Elon Musk is not known for being conservative with his predictions, and once or twice, he’s been a little over-optimistic about timelines (we’re still eagerly awaiting the driverless New York–Los Angeles journey). Sometimes, however, events overtake even the rosiest projections. When it comes to Tesla’s rise to a trillion-dollar valuation, some of Mr. Musk’s earlier forecasts now look downright timid.
Remember the compensation plan that Tesla unveiled back in 2018? At the time, the New York Times called it “perhaps the most radical in corporate history.” It called for Mr. Musk to be paid only if the company’s market value reached “a series of jaw-dropping milestones,” an outcome that the Times’ “experts” called “laughably impossible,” the “latest publicity stunt” from “a modern-day P.T. Barnum.”
Here at EVANNEX, we were a little more sanguine, but even we were somewhat skeptical that the company’s ambitious financial goals would be reached in the time specified.
What was this insane, ludicrous, maximum plaid plan exactly? It set a dozen market cap targets, in $50 billion increments, over the following decade. If by 2028 Tesla was worth $650 billion, Elon would get a plump pay packet — $55 billion was the figure thrown around at the time. If Tesla failed to reach this valuation, he would get bupkes.
What did that old sideshow huckster say about his chances of plucking the plum? “I actually see the potential for Tesla to become a trillion-dollar company within a 10-year period,” Musk told the Times. In January, 2018.
A deeper dive into the Hertz deal that helped catapult Tesla’s market value above the $1-trillion mark (YouTube: Good Morning America)
Well, folks, it’s now a little less than four years later. How’s Tesla doing? Pretty well — the company’s valuation recently cracked the $1-trillion mark, making it more valuable than the rest of the world’s automakers. Combined. So, in this particular case, the famous Fanciful Forecaster and denigrated Disregarder of Deadlines actually exceeded his stated 10-year goal by over 50%, in less than four years.
A flash in the pan, you will say. A brief bubble, ripe for the bursting. I wouldn’t bet on it.
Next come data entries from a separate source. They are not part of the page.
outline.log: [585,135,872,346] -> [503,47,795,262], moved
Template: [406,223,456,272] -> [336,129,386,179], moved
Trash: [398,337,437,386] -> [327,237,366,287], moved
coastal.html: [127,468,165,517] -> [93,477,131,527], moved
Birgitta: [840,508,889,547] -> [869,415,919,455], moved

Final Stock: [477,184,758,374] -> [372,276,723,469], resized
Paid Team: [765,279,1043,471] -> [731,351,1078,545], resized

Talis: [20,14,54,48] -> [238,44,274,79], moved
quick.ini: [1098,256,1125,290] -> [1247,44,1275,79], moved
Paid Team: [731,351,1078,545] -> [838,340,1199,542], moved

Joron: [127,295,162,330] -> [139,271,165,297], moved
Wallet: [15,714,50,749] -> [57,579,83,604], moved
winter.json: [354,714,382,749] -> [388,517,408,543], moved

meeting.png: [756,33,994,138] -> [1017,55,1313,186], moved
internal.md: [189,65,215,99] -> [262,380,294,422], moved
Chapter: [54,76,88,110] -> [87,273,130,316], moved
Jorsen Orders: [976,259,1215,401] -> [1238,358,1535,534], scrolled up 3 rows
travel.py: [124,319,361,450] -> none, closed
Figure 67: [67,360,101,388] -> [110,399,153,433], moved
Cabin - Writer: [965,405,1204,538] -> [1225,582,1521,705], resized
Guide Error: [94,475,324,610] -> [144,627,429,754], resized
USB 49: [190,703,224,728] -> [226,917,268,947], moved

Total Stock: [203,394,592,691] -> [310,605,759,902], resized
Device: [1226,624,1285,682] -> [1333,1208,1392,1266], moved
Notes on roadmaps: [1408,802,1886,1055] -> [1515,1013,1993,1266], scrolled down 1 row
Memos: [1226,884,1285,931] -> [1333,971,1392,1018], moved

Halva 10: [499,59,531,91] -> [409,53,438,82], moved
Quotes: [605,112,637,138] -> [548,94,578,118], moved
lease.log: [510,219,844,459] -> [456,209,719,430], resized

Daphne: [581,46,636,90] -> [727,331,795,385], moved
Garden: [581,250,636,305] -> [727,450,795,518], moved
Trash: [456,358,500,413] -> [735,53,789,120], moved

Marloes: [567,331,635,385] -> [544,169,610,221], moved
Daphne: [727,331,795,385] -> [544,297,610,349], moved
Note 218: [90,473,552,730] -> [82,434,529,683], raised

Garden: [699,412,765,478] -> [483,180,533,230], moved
We recently read that Germany, the capital of the European auto industry, has become Tesla’s largest European market, and that Model 3 was the best-selling car in all of Europe in September (according to JATO).
But of course, Tesla will never be able to sustain such a level of sales, n’est-ce pas? And even if it does, Big Bad Auto is just about to steal Little Red Tesla’s market share with a new wave of affordable, compelling EVs, oder? Well … I wouldn’t put any chips on that one either. Tesla’s Berlin Gigafactory has not yet begun delivering vehicles, but it’s expected to do so soon. And for all the welcome announcements of EV investments coming out of Wolfsburg and Detroit, the legacy brands are still firmly focused on selling fossil vehicles, and that’s not likely to change for several years. If the future is electric, that future still belongs to Tesla (and hopefully also to newer contenders like Rivian and Lucid).
As regular readers know, I have my issues with Mr. Elon Musk, but these mainly have to do with his ill-considered pronouncements on subjects that have nothing to do with Tesla. When it comes to running his car company, he seems to be doing a pretty good job.